Your goal
Resume the book review on sex selection below, starting right after its last sentence. The listing that follows the review is not part of it.

As every woman who has had an amniocentesis test knows, the procedure is a haunting and morally uncomfortable one. A long needle penetrates the taut skin of the pregnant belly and a hard-edge white line shows up on the ultrasound screen as the needle invades the uterine sac where the fetus floats, utterly vulnerable and unaware that it is being tested for health problems. The fact that the pregnant woman has been informed that the procedure has a slight risk of miscarriage makes the moment even more emotionally freighted. If the results of my own two amnio tests had told me something was wrong, I did not know then and still don't know what I would have done (cross that bridge etc.).
Change the scene to a woman getting an amniocentesis test (or, in recent years, an ultrasound) to determine if the fetus is a boy or a girl and making the decision to abort if it's a female, and you have the core scenario of Mara Hvistendahl's brave, well researched and imminently controversial new book. Cut now to governments and non-governmental organizations promoting sex selection (overtly or wink-wink, nod-nod) as a means of controlling overpopulation because anthropologists and sociologists have determined that many people in Asia keep having babies until they get a boy, and you've arrived at the heart of Unnatural Selection: Choosing Boys Over Girls, and the Consequences of a World Full of Men.

Recorded data
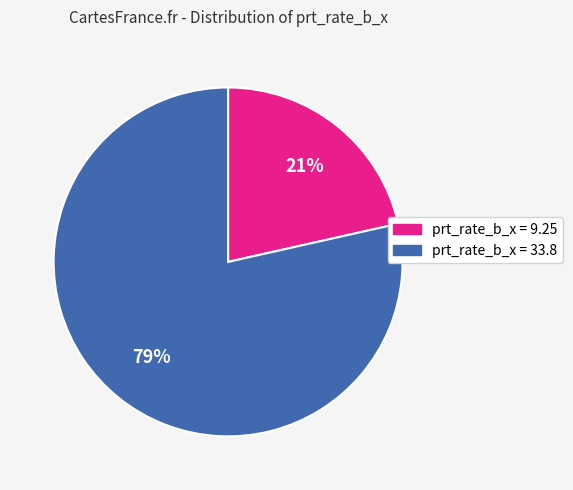

True or false: prt_rate_b_x = 9.25 accounts for 14% of the total.

False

Answer for the task
Hvistendahl is a Beijing-based, Chinese-speaking correspondent for Science. Her first book takes the reader into the vital intersection of population control, human rights and the deep human need to have children and pass on what is in our hearts, our families, our cultures and our legacy.
Unnatural Selection begins with Christophe Guilmoto, a French demographer, who noticed that not only were fertility rates dropping in India, but the proportion of boys to girls was rising rapidly, from a normal ratio of 105 boys to 100 girls up to 126 to 100 in at least one particularly wealthy region. In the Jiangsu province of China, Hvistendahl found a ratio of 150 to 100. She calculates that 163 million females, more than the entire population of females in the United States, are missing over the past few decades.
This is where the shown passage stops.